Ben vardiya arkadaşımla işin stresinden ve yoğunluğundan dolayı kavga ettiğimi kabul ediyorum. Olay kameralar önünde ve iki kişinin gözü önünde oldu. Savunmamı da bu doğrultuda bir fiil tamamen olayı saptırmadan yaptım.
Bu 4857 Sayılı İş kanunu ve Çalışma Yasası’na göre karşı tarafın haklı fesih yapabilmesi için yeterli bir sebep olmasına rağmen Depo Müdürü işyerindeki arkadaşlara baskı ve tehditle hakkımda savunma almaya zorladığını öğrendim.
Buna sık sık başvururdu zaten. Hiç kimsenin vicdanına ve merhametine kalmaya niyetim yok benim.
Bizi birbirimizle kavga ettiren sebepleri göremeyen, sonuçlarıyla ilgilenen bir yönetim sorununa karşı bir İnsan Kaynakları ve Disiplin süreci sonunda işsiz kaldım.
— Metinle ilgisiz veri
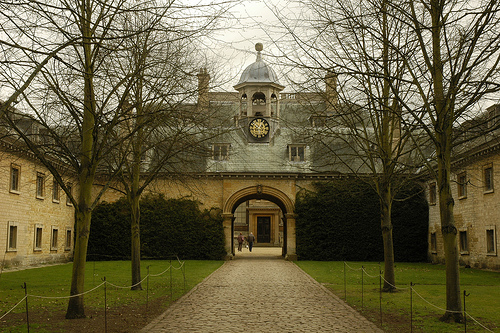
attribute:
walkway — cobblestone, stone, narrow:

Nerdeyse bir robotlar silsilesi ile karşı karşıya kaldığımı düşünüyorum.
Tazminat hakkını gasp etmek için kavga etmenin yeterli bir sebep olarak gördükleri bir ülkede iş kanunu ve yasaların kimler tarafından ve ne amaçla yapıldığı, sermayenin ve patronların çıkarları için önünün ne kadar açık olduğu tüm emekçiler için bilinen bir sonuçtur.
Kod 29’la her an tehdit edilip, işsizlikle ve açlıkla terbiye etmenin yöntemi; işverenlerin ve iktidarın beraberce aldıkları kararlardır.
Darbelerin ve ekonomik krizlerin, salgınların bitmediği, bütün demokratik yapıların, kurumların kapısına kilit vurulduğu günlerden bu güne faturanın koşulsuz, şartsız çalışanlara kesildiği kapitalist bir sistemde kişiselleştirmeden kin ve nefret duygusuna kapılmadan sorumun cevabını bulmak istiyorum…
Yemek Sepeti yönetimine çağrımdır. Çalışanlarınıza karşı, biraz sorumlu ve duyarlı olmanız gerekmez mi? Yaşananların sonuçlarıyla ilgilenmekten çok nedenleriyle ilgilenseniz bütün bunlara ihtiyaç kalır mıydı?”